--- Instructions for the task ---
Reproduce verbatim the lines from the one containing "Reading right to" through the one containing "Which range on", including both, and leave out the pictures.

--- Records provided ---
◆ ◆ ◆ ◆

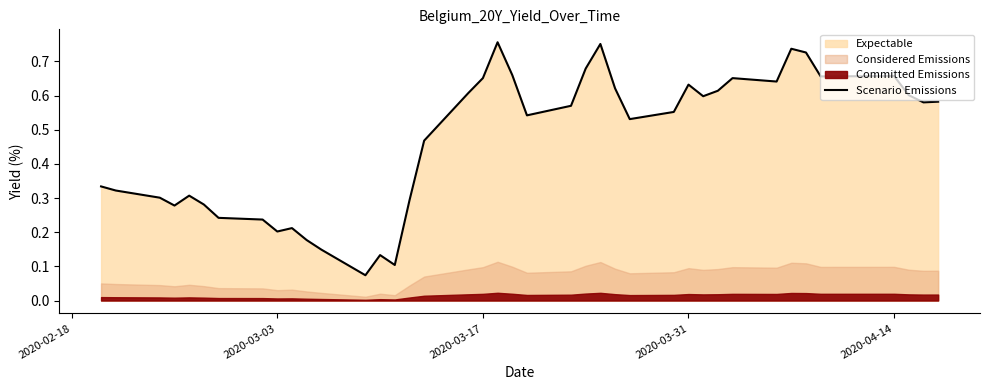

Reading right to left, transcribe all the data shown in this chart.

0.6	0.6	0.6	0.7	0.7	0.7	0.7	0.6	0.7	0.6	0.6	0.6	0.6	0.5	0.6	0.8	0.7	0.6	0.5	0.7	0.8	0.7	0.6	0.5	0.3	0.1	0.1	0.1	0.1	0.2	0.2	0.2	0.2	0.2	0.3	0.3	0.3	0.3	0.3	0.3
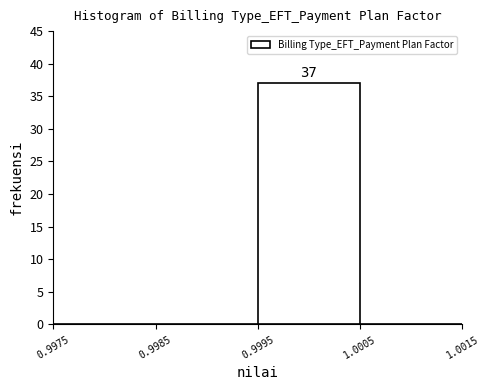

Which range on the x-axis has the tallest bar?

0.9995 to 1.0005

◆ ◆ ◆ ◆

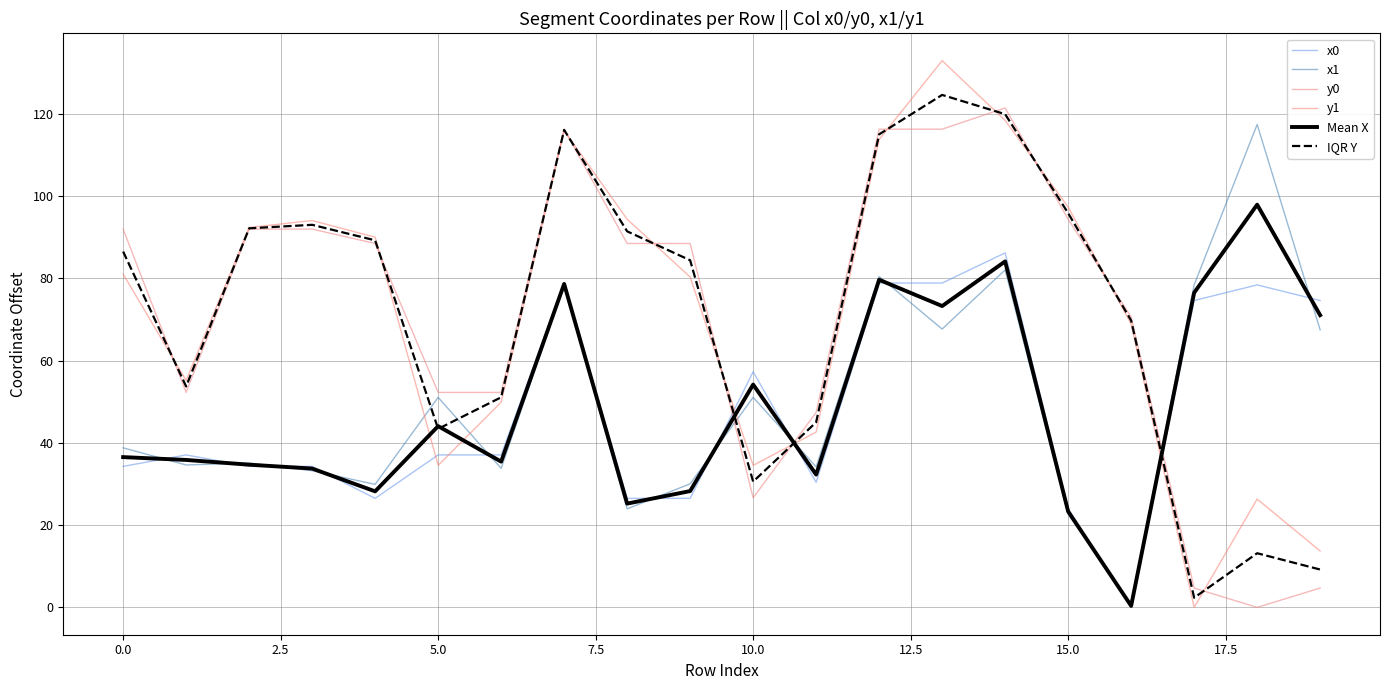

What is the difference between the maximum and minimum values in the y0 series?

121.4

◆ ◆ ◆ ◆

--- Reply to the task ---
Reading right to left, transcribe all the data shown in this chart.

0.6	0.6	0.6	0.7	0.7	0.7	0.7	0.6	0.7	0.6	0.6	0.6	0.6	0.5	0.6	0.8	0.7	0.6	0.5	0.7	0.8	0.7	0.6	0.5	0.3	0.1	0.1	0.1	0.1	0.2	0.2	0.2	0.2	0.2	0.3	0.3	0.3	0.3	0.3	0.3

Which range on the x-axis has the tallest bar?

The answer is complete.